_TEXTAUSZUG:_
****************
Steve Smitz, der Kapitän der australischen Nationalmannschaft, sein Vize David Warner und Cameron Bancroft hatten sich im Vorfeld des Länderspiels gegen Südafrika darauf verabredet, den 160 Gramm schweren Ball unberechenbarer zu machen. Mithilfe eines Klebebands, wie TV-Bilder nachwiesen, nahm Werfer Bancroft Sandkörnchen vom Spielfeldrand auf und verrieb sie mit dem Ball, um dessen Flugbahn zu verändern und dem gegnerischen Schlagmann damit seine Aufgabe schwerer zu machen. Die Folge waren Sperren der Beteiligten von neun bis zwölf Monaten. Selbst der Gentlemen’s Sport Cricket ist vor Betrugsgeschichten nicht gefeit.
Treffer auf Knopfdruck
Auf der Website des Internationalen Olympischen Komitees wird Boris Onyschtschenko zum „wohl hinterlistigsten Betrüger der olympischen Geschichte“ geadelt. Er hob die Manipulation auf ein neues Niveau, heißt es dort fast schon mit einer gewissen Anerkennung. Nachträglich wurde dem Modernen Fünfkämpfer, der für die Sowjetunion antrat, also gewissermaßen die Goldmedaille in der Disziplin olympischer Betrug umgehängt.
****************
_VORLIEGENDE ANGABEN:_

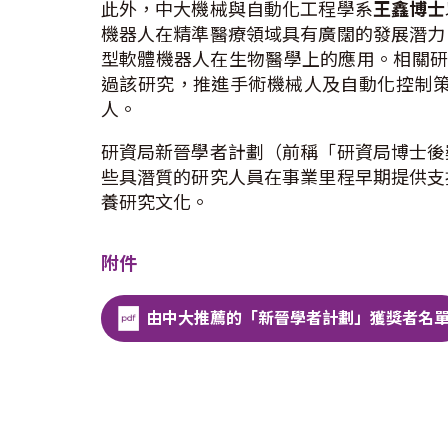
此外，中大機械與自動化工程學系
王鑫博士
機器人在精準醫療領域具有廣闊的發展潛力
型軟體機器人在生物醫學上的應用。相關
過該研究，推進手術機械人及自動化控制
人。
研資局新晉學者計劃（前稱「研資局博士後
些具潛質的研究人員在事業里程早期提供支
養研究文化。
附件
由中大推薦的「新晉學者計劃」獲獎者名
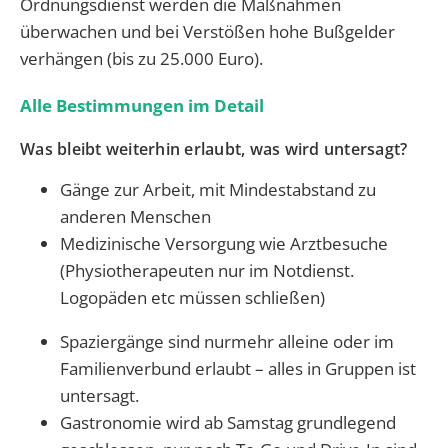
Ordnungsdienst werden die Maßnahmen
überwachen und bei Verstößen hohe Bußgelder
verhängen (bis zu 25.000 Euro).
Alle Bestimmungen im Detail
Was bleibt weiterhin erlaubt, was wird untersagt?
Gänge zur Arbeit, mit Mindestabstand zu
anderen Menschen
Medizinische Versorgung wie Arztbesuche
(Physiotherapeuten nur im Notdienst.
Logopäden etc müssen schließen)
Spaziergänge sind nurmehr alleine oder im
Familienverbund erlaubt – alles in Gruppen ist
untersagt.
Gastronomie wird ab Samstag grundlegend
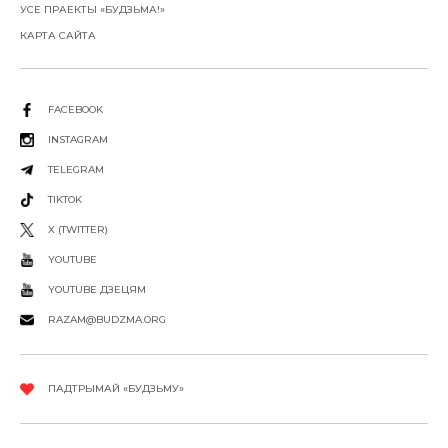
УСЕ ПРАЕКТЫ «БУДЗЬМА!»
КАРТА САЙТА
FACEBOOK
INSTAGRAM
TELEGRAM
TIKTOK
X (TWITTER)
YOUTUBE
YOUTUBE ДЗЕЦЯМ
RAZAM@BUDZMA.ORG
ПАДТРЫМАЙ «БУДЗЬМУ»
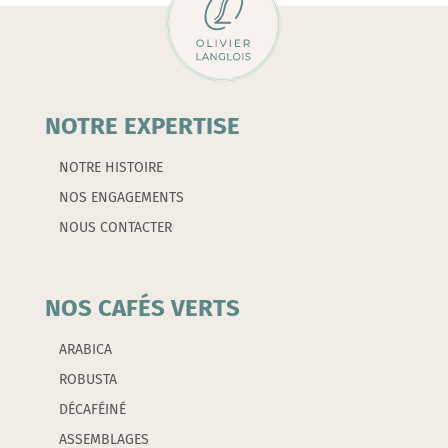
NOTRE EXPERTISE
NOTRE HISTOIRE
NOS ENGAGEMENTS
NOUS CONTACTER
NOS CAFÉS VERTS
ARABICA
ROBUSTA
DÉCAFÉINÉ
ASSEMBLAGES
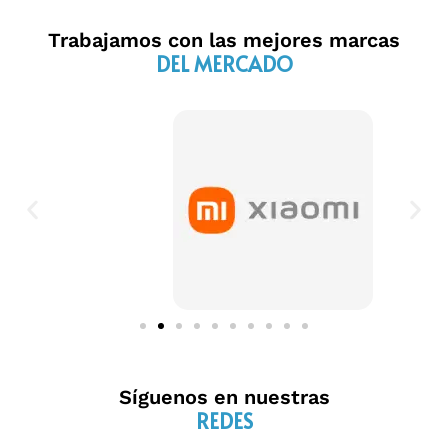
Trabajamos con las mejores marcas
DEL MERCADO
Síguenos en nuestras
REDES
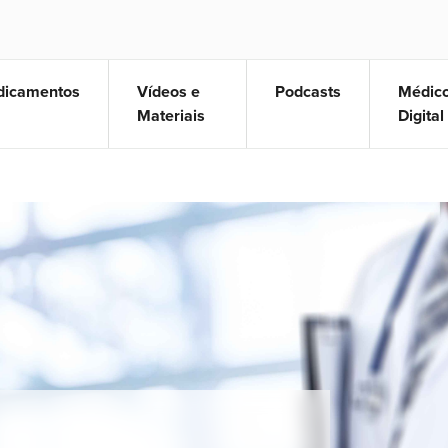
icamentos
Vídeos e
Podcasts
Médic
Materiais
Digital
ticas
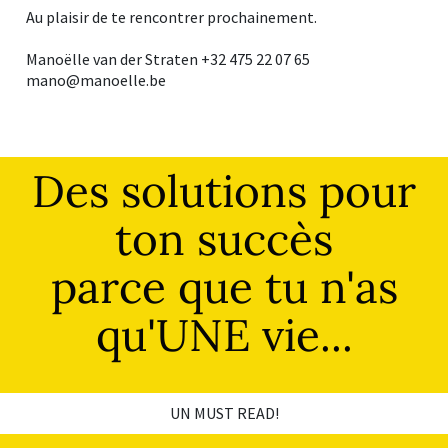
Au plaisir de te rencontrer prochainement.
Manoëlle van der Straten +32 475 22 07 65
mano@manoelle.be
Des solutions pour
ton succès
parce que tu n'as
qu'UNE vie...
UN MUST READ!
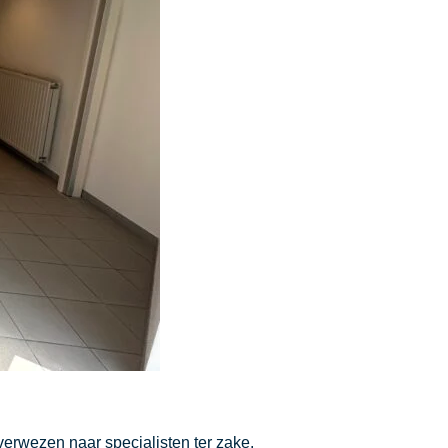
verwezen naar specialisten ter zake.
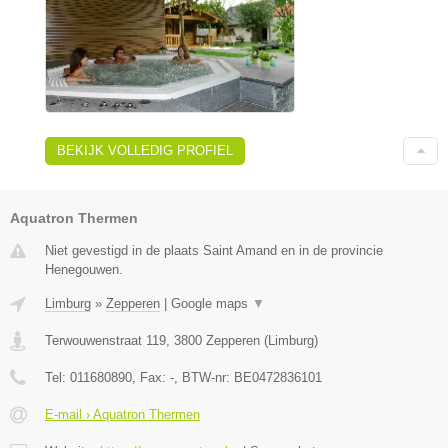
BEKIJK VOLLEDIG PROFIEL
Aquatron Thermen
Niet gevestigd in de plaats Saint Amand en in de provincie
Henegouwen.
Limburg
»
Zepperen
|
Google maps
▼
Terwouwenstraat 119
,
3800
Zepperen
(
Limburg
)
Tel:
011680890
, Fax:
-
, BTW-nr:
BE0472836101
E-mail › Aquatron Thermen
****************
_ÜBUNGSAUFGABEN:_
• a. Beantworte zum Text über Betrug im Sport diese Fragen:
(i) Wie schwer ist der Ball, den die australischen Spieler manipulierten?
(ii) Wie lange wurden die Beteiligten gesperrt?
(iii) Für welches Land trat Boris Onyschtschenko an?
• b. Gib einen Teil des Textes über Betrug im Sport wortgetreu wieder. Beginne bei den Worten „Treffer auf Knopfdruck“ und höre nach „olympischer Betrug umgehängt.“ auf.
• c. Setze den Text über Betrug im Sport nach seinem letzten Satz fort.

_LÖSUNGEN:_
• a.
(i) 160 Gramm
(ii) Neun bis zwölf Monate
(iii) Für die Sowjetunion

• b.
Treffer auf Knopfdruck
Auf der Website des Internationalen Olympischen Komitees wird Boris Onyschtschenko zum „wohl hinterlistigsten Betrüger der olympischen Geschichte“ geadelt. Er hob die Manipulation auf ein neues Niveau, heißt es dort fast schon mit einer gewissen Anerkennung. Nachträglich wurde dem Modernen Fünfkämpfer, der für die Sowjetunion antrat, also gewissermaßen die Goldmedaille in der Disziplin olympischer Betrug umgehängt.

• c.
Mit dem wachsenden zeitlichen Abstand scheint das moralische Fallbeil der Sporthüter an Schärfe zu verlieren. Obwohl Onyschtschenko, Major der Roten Armee, bei den Olympischen Spielen in Montreal 1976 im Teilnehmerfeld der beste Degenfechter war, hatte sich der 38-Jährige doppelt abgesichert. Seine Waffe war manipuliert. Der Linkshänder brauchte nur mit dem Ringfinger einen eingebauten und mit Wildleder ummantelten Metallknopf zu drücken, um einen Treffer auf der Anzeigetafel für sich zu verbuchen. Im Mannschaftswettbewerb beschwerte sich bereits sein britischer Gegner Adrian Parker, dass zu Unrecht ein Treffer zugunsten von Onyschtschenko gewertet wurde.
Überführt wurde er im darauffolgenden Gefecht auf Initiative von Jeremy Fox, der sich ebenfalls trotz angezeigten Treffers unberührt wähnte und auf eine Überprüfung der russischen Waffe bestand. Es folgte die Disqualifikation von Onyschtschenko. Und es wird erzählt, dass ihn danach das sowjetische Staatsoberhaupt Leonid Breschnew zum Gespräch vorlud.
Wer betrügt hier wen?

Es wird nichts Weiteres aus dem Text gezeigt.